Partners in Population and Development (PPD)

PPD is an intergovernmental initiative launched in 1994 at the International Conference on Population and Development. It comprises country members from across the world, and was created for the purpose of expanding and improving South-South collaboration in the fields of reproductive health, population, and development. 

Location: IPH Building (2nd Floor), Mohakhali, Dhaka-1212, Bangladesh
Mailing address: PO Box 6020, Gulshan 1, Dhaka 1212, Bangladesh
Phone: +88 02 9881882; +88 02 9881883; +88 02 8829475
Fax: +88 02 8829387; +88 02 9880264
Email: partners(a)ppdsec.org
Website: http://www.partners-popdev.org

 

What's New

    Recent event: To coincide with the 2017 Family Planning Summit, STEP UP hosted a research symposium in collaboration with the Maternal Healthcare Markets Evaluation Team. The symposium — Bridging the gap to FP2020: Evidence to accelerate progress toward meeting the need for family planning — brought together nearly 200 academics, implementers, donors, governments, and civil society members to share the latest evidence on unmet need for family planning, review evidence-informed programming for addressing unmet need, and discuss a research agenda aligned to the global architecture for family planning. To view the meeting programme, please click here.

    Activity update: The STEP UP team investigating reasons for unmet need for family planning (with particular attention to measurement of unintended pregnancy) recently convened at the London School of Hygiene and Tropical Medicine for an analysis workshop at the end of July. During this workshop the team discussed descriptive results and lessons learned from the baseline survey, finalized the questionnaire and protocol for the follow-up round of surveys including quality control, completed descriptive analyses, conducted further contraceptive method-specific analyses, and planned next steps for 2017–2018.

    New research report: Despite the significant progress that the government of Bangladesh has made towards introducing menstrual regulation with medication (MRM) into its national MR programme in recent years, there has been no systematic documentation on the process by which this has occurred, or on the approval process of local manufacturing of the mifepristone-misoprostol combination drug for MR. This research study, Introduction and Approval of Menstrual Regulation with Medication in Bangladesh: A Stakeholder Analysis, was an initiative to document the entire process of introducing MRM in the country through a stakeholder analysis. A situation analysis and mystery client visits were also conducted to generate evidence on how approval of MRM has influenced the availability and provision of MR services through private pharmacies and medicine sellers in Bangladesh.
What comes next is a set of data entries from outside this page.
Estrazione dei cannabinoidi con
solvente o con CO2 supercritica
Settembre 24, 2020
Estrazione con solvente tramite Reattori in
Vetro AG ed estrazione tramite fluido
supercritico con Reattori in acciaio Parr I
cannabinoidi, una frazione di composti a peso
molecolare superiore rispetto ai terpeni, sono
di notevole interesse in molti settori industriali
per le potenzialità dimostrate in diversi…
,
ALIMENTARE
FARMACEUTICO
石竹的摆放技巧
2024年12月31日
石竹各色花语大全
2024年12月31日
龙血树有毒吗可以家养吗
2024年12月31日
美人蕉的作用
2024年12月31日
    New journal article: Despite the steep increase in contraceptive prevalence rate (CPR) in Bangladesh since 1975, nearly a third of pregnancies are still unintended. This literature review -- Contraceptive practices among married women of reproductive age in Bangladesh: a review of the evidence -- examined contraceptive use among married women of reproductive age in Bangladesh and found that method discontinuation and switching, method failure, and method mix may be offsetting achievements in the CPR. The article concludes that government and independent bodies must renew their commitment to implement and monitor family planning strategies as a means to ensuring adherence to and provision of the most appropriate contraceptive method for couples.
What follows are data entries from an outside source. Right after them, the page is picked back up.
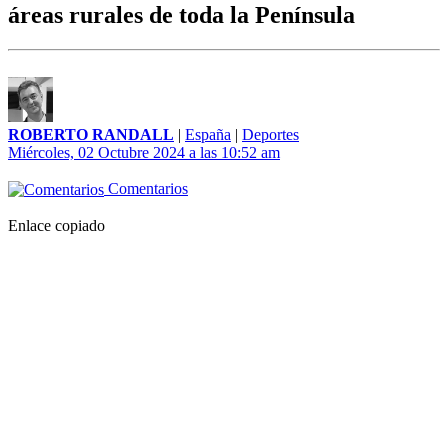
áreas rurales de toda la Península
ROBERTO RANDALL
|
España
|
Deportes
Miércoles, 02 Octubre 2024 a las 10:52 am
Comentarios
Enlace copiado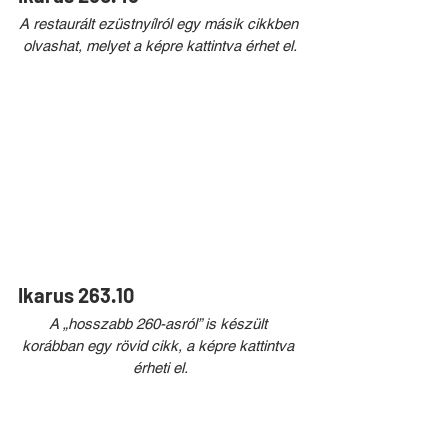
A restaurált ezüstnyílról egy másik cikkben 
olvashat, melyet a képre kattintva érhet el.
Ikarus 263.10
A „hosszabb 260-asról” is készült 
korábban egy rövid cikk, a képre kattintva 
érheti el.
    New journal article: This article, The Challenges Posed by Demographic Change in sub-Saharan Africa: A Concise Overview, presents a regional overview of some of the main challenges posed by the huge demographic change sub-Saharan Africa has undergone in the twenty-first century (and will experience going forward). According to the UN Population Division, 35 years from now the population of Africa will be around 22 percent of the global total. The way that associated challenges are faced may have high stakes both regionally and globally. This article examines challenges of pressure on health and education provision, food security and agriculture, urban living conditions, employment and livelihoods, and intra-regional migration.